Natürlich bin ich gegen Burkas – dieser Sack ist ein Kleidergefängnis und Ausdruck patriarchalischer Islamistenvorschriften, die mit der muslimischen Religion wenig zu tun haben. Das sagen alle meine muslimischen Kolleginnen. Bei uns kommuniziert man von Angesicht zu Angesicht.
Gleichzeitig finde ich ein Verbot auf Verfassungsstufe unverhältnismässig. Schon allein deshalb, weil es in der Schweiz kaum Burka- oder Niqab-Trägerinnen gibt, wenn wir einmal von reichen Touristinnen absehen. Dort, wo die Burka im Alltag überhand nehmen könnte, wie beispielsweise in einzelnen Tourismus-Orten, kann man sie regional oder kantonal verbieten.
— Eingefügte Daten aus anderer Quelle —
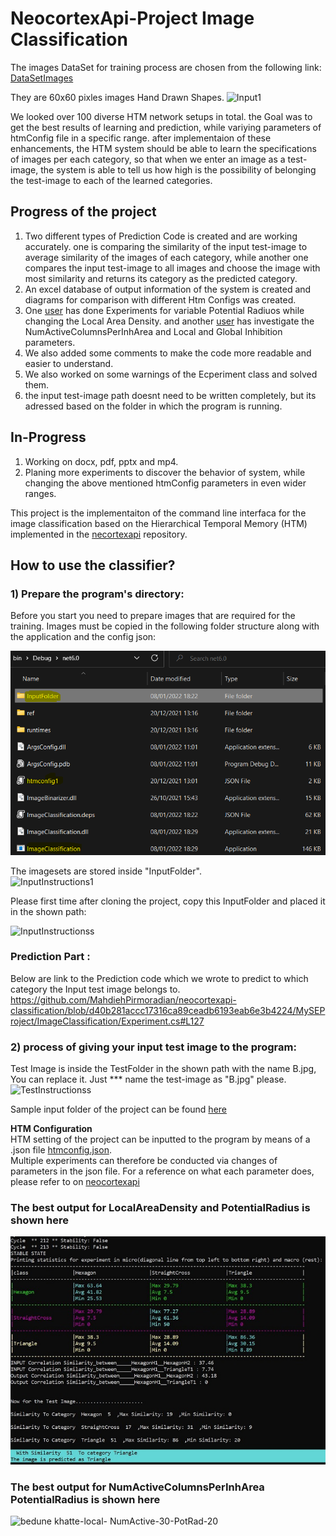 
# NeocortexApi-Project **Image Classification**


The images DataSet for training process are chosen from the following link: [DataSetImages](https://www.kaggle.com/abdurrahumaannazeer/handdrawnshapes)


They are 60x60 pixles images Hand Drawn Shapes. 
![Input1](https://user-images.githubusercontent.com/74245613/159304001-e37fef08-c3c0-4f7e-98aa-02b3bcf05c9b.JPG)




We looked over 100 diverse HTM network setups in total. the Goal was to get the best results of learning and prediction, while variying parameters of htmConfig file in a specific range. after implementaion of these enhancements, the HTM system should be able to learn the specifications of images per each category, so that when we enter an image as a test-image, the system is able to tell us how high is the possibility of belonging the test-image to each of the learned categories.


## Progress of the project
1) Two different types of Prediction Code is created and are working accurately. one is comparing the similarity of the input test-image to average similarity of the images of each category, while another one compares the input test-image to all images and choose the image with most similarity and returns its category as the predicted category.  
2) An excel database of output information of the system is created and diagrams for comparison with different Htm Configs was created.
3) One [user](https://github.com/MahdiehPirmoradian/neocortexapi-classification/tree/main/MySEProject/Experiments/Variable%20Local%20Area%20Density%20%26%20Potential%20Radious) has done Experiments for variable Potential Radiuos while changing the Local Area Density. and another [user](https://github.com/MahdiehPirmoradian/neocortexapi-classification/commits/Omid) has investigate the NumActiveColumnsPerInhArea and Local and Global Inhibition parameters.
4) We also added some comments to make the code more readable and easier to understand.
5) We also worked on some warnings of the Ecperiment class and solved them.
6) the input test-image path doesnt need to be written completely, but its adressed based on the folder in which the program is running.


## In-Progress
1) Working on docx, pdf, pptx and mp4.
2) Planing more experiments to discover the behavior of system, while changing the above mentioned htmConfig parameters in even wider ranges.



This project is the implementaiton of the command line interfaca for the image classification based on the Hierarchical Temporal Memory (HTM) implemented in the [necortexapi](https://github.com/ddobric/neocortexapi) repository.


## How to use the classifier?

### 1) Prepare the program's directory:
 
 Before you start you need to prepare images that are required for the training. Images must be copied in the following folder structure along with the application and the config json:  

 ![](Images/WorkingDirectory.png)
 
The imagesets are stored inside "InputFolder".  
![InputInstructions1](https://user-images.githubusercontent.com/74245613/159239100-91f724a9-9e32-4403-b984-ee1dda58215a.JPG)




Please first time after cloning the project, copy this InputFolder and placed it in the shown path:

![InputInstructionss](https://user-images.githubusercontent.com/74245613/159239592-a614ea21-4746-4688-b157-a249fb0a4de9.JPG)







###  Prediction Part :

Below are link to the Prediction code which we wrote to predict to which category the Input test image belongs to.
https://github.com/MahdiehPirmoradian/neocortexapi-classification/blob/d40b281accc17316ca89ceadb6193eab6e3b4224/MySEProject/ImageClassification/Experiment.cs#L127



          
            


### 2) process of giving your input test image to the program:


Test Image is inside the TestFolder in the shown path with the name B.jpg, You can replace it. Just *** name the test-image as "B.jpg" please.
![TestInstructionss](https://user-images.githubusercontent.com/74245613/159239791-3b76c677-4404-4b96-b679-7334050ec04a.JPG)





 

 Sample input folder of the project can be found [here](https://github.com/MahdiehPirmoradian/neocortexapi-classification/tree/main/ImageClassification/ImageClassification/InputFolder)  
  
 
 **HTM Configuration**  
 HTM setting of the project can be inputted to the program by means of a .json file [htmconfig.json](https://github.com/MahdiehPirmoradian/neocortexapi-classification/blob/main/ImageClassification/ImageClassification/htmconfig.json).  
 Multiple experiments can therefore be conducted via changes of parameters in the json file. 
 For a reference on what each parameter does, please refer to []() on [neocortexapi](https://github.com/ddobric/neocortexapi) 
 
### The best output for LocalAreaDensity and PotentialRadius is shown here
 
 ![image](https://github.com/MahdiehPirmoradian/neocortexapi-classification/blob/main/MySEProject/Experiments/Variable%20Local%20Area%20Density%20%26%20Potential%20Radious/Best%20Experiment%20Variable%20Local%20AreaDensity%26PotentialRadious.JPG)







### The best output for NumActiveColumnsPerInhArea PotentialRadius is shown here

![bedune khatte-local- NumActive-30-PotRad-20](https://user-images.githubusercontent.com/77645707/159194666-1ebc1f2b-0003-431b-a301-61494cec47b8.jpg)
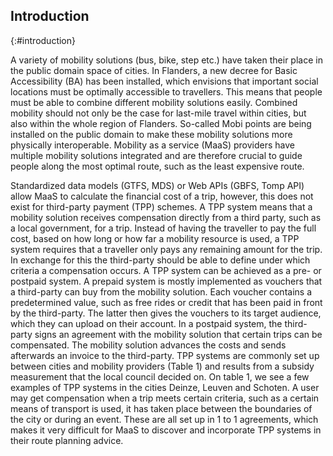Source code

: ## Introduction
{:#introduction}

A variety of mobility solutions (bus, bike, step etc.) have taken their place in the public domain space of cities. In Flanders, a new decree for Basic Accessibility (BA) has been installed, which envisions that important social locations must be optimally accessible to travellers. This means that people must be able to combine different mobility solutions easily. Combined mobility should not only be the case for last-mile travel within cities, but also within the whole region of Flanders. So-called Mobi points are being installed on the public domain to make these mobility solutions more physically interoperable. Mobility as a service (MaaS) providers have multiple mobility solutions integrated and are therefore crucial to guide people along the most optimal route, such as the least expensive route.

Standardized data models (GTFS, MDS) or Web APIs (GBFS, Tomp API) allow MaaS to calculate the financial cost of a trip, however, this does not exist for third-party payment (TPP) schemes. A TPP system means that a mobility solution receives compensation directly from a third party, such as a local government, for a trip. Instead of having the traveller to pay the full cost, based on how long or how far a mobility resource is used, a TPP system requires that a traveller only pays any remaining amount for the trip. In exchange for this the third-party should be able to define under which criteria a  compensation occurs. A TPP system can be achieved as a pre- or postpaid system. A prepaid system is mostly implemented as vouchers that a third-party can buy from the mobility solution. Each voucher contains a predetermined value, such as free rides or credit that has been paid in front by the third-party. The latter then gives the vouchers to its target audience, which they can upload on their account. In a postpaid system, the third-party signs an agreement with the mobility solution that certain trips can be compensated. The mobility solution advances the costs and sends afterwards an invoice to the third-party. TPP systems are commonly set up between cities and mobility providers (Table 1) and results from a subsidy measurement that the local council decided on. On table 1, we see a few examples of TPP systems in the cities Deinze, Leuven and Schoten. A user may get compensation when a trip meets certain criteria, such as a certain means of transport is used, it has taken place between the boundaries of the city or during an event. These are all set up in 1 to 1 agreements, which makes it very difficult for MaaS to discover and incorporate TPP systems in their route planning advice.
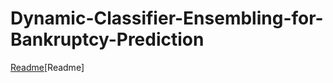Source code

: # Dynamic-Classifier-Ensembling-for-Bankruptcy-Prediction
[Readme](https://github.com/EziGo96/Dynamic-Classifier-Ensembling-for-Bankruptcy-Prediction/files/10430700/Proj_Report.pdf)[Readme]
In Basel habe ich in den letzten 20 Jahren vielleicht zwei- oder dreimal eine Burkaträgerin gesehen. Es ist wie mit dem Minarett-Verbot: Im Kampf gegen Terror-Verbrecher braucht es andere Massnahmen als symbolische Verbote in unserer Verfassung. Daher etwas mehr pragmatische Gelassenheit, bitte!
Was mich an dieser Debatte besonders beelendet, ist die Verschiebung der Dramatik im veröffentlichen Diskurs in Europa: Seit 5 Jahren tobt ein brutaler, unbarmherziger Krieg in Syrien, bei dem fast alle Seiten übelste Kriegsverbrechen begehen, foltern, morden, Städte aushungern und Gasangriffe verüben. Zugleich ist es ein dreckiges Milliardengeschäft von Waffenhändlern. Dass via Saudi-Arabien auch Schweizer Handgranaten nach Syrien fanden, ist kein Ruhmesblatt für uns: Wie immer ist es die Zivilbevölkerung, die dem brutalen Morden hilflos ausgeliefert ist.
Die elenden Waffengeschäfte, auch von EU-Staaten und EU-Beitrittskandidaten, haben in Syrien Millionen von Kriegsvertriebenen produziert. Dasselbe Europa aber ist unfähig, diese Flüchtlinge einigermassen gerecht zu verteilen. Es dominiert die Debatte, wo welcher Staat seine Obergrenze für die Aufnahme von Flüchtlingen ansetzen wolle – und die Burkaverbot-Debatte.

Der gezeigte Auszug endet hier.